Begin dit jaar schrijft de Tehran Times: 'Iran has broken up a CIA-backed network that sought to carry out a “soft revolution” in Iran through people-to-people contacts. The “soft revolution” plan is based in Dubai and is similar to a U.S. plan that targeted the Soviet Union in 1959 [...]. “The U.S. intelligence agency was seeking to (repeat) its experiences of color revolutions through such public contacts with influential persons and elites.” [...] The Intelligence Ministry official said that $32 million of the $75 million allocated by the U.S. Congress to destabilize Iran was spent on this project. The CIA used institutions such as the Woodrow Wilson Foundation, the Soros Foundation, AIPAC, and charity organizations and sought the help of William Burns and other people in the United States and agents in the Azerbaijan Republic, Turkey, the United Arab Emirates, and Kuwait. [...] These persons were ordered to put pressure on the government to change its policy and to sow discord between the government and the people, he explained. The Intelligence Ministry found out about the secret plan from the very beginning and “even allowed the operation to be conducted to a (certain level) so that we could inform talented people with full confidence that they should not be deceived by such scientific centers,” he stated'.

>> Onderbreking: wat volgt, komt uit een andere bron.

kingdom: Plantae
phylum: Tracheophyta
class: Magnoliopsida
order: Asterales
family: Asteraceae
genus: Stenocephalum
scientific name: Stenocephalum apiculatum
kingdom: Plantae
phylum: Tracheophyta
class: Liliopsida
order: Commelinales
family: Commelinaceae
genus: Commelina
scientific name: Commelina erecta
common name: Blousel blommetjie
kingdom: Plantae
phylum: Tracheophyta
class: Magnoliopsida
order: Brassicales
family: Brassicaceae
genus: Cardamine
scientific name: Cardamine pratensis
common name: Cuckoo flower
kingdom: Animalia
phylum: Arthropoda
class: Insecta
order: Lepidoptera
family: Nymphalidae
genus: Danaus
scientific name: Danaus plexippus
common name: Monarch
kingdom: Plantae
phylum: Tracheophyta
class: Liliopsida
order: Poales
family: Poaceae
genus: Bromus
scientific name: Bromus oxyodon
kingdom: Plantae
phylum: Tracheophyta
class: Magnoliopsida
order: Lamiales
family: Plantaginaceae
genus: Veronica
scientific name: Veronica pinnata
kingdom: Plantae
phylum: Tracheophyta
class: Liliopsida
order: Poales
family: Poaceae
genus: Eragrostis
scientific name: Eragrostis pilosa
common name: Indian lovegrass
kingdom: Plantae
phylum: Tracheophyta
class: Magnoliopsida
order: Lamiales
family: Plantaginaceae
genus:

Pagina 215: 'Tijdens een van de sessies [in Dubai] werden delen vertoond van de drie uur durende documentaire A Force More Powerful, gemaakt door Steven York van YorkZim over de ‘onbekende helden' bij zes succesvolle geweldloze regimewisselingen. Het GroeneRevolutieIran02 [jpg]International Center on Nonviolent Conflicts heeft samen met YorkZim een videospel ontwikkeld dat dezelfde naam draagt als de documentaire; het spel leert in feite hoe de regimewisselingen uit de documentaire te organiseren. Regisseur York is tevens auteur van de documentaire Bringing Down A Dictator die vertelt hoe de Servische leider Slobodan Milosevic ‘gesterkt door de NAVO-bombardementen' terugtrad als leider van Joegoslavië naar aanleiding van een opstand die begon bij ‘door de VS en West-Europa getrainde en deels gefinancierde' studenten. De documentaire is ingesproken door Ben Kingsley, de acteur die bekend werd in zijn rol als Gandhi. The Washington Post beschrijft hoe met Amerikaans belastinggeld vijfduizend spuitbussen werden gekocht waarmee teksten tegen Milosevic op muren werden gespoten en hoe met het geld 2,5 miljoen stickers werden gedrukt met de slogan ‘Het is met hem gedaan'.

Aansprekende teksten zijn van belang. Dus ook die van de actiegroepen zelf: Otpor! (verzet) in Servië, Zubr! (bizon, het nationale symbool) in Belarus, Mjaft! (genoeg) in Albanië, Kmara! (genoeg) in Georgië, Pora! (het is tijd) in de Oekraïne. Ian Traynor van de Engelse krant The Guardian beschrijft hoe de ‘truc' die was toegepast bij Milosevic opnieuw werd uitgehaald bij de oranjerevolutie in de Oekraïne, in november 2004, gesponsord en georganiseerd door de Amerikaanse overheid, ‘waarbij Amerikaanse adviesorganen werden ingezet, mensen die enquêtes afnemen, diplomaten, twee grote Amerikaanse partijen en Amerikaanse niet-gouvernementele organisaties'. Een grote rol was weggelegd voor Richard Miles, de Amerikaanse ambassadeur in Belgrado. Traynor zegt dat deze operaties zó soepel verliepen dat er een sjabloon van is gemaakt waarmee andermans verkiezingen zijn te winnen. Het geweldloos omverwerpen van regimes als bewezen alternatief voor oorlog'.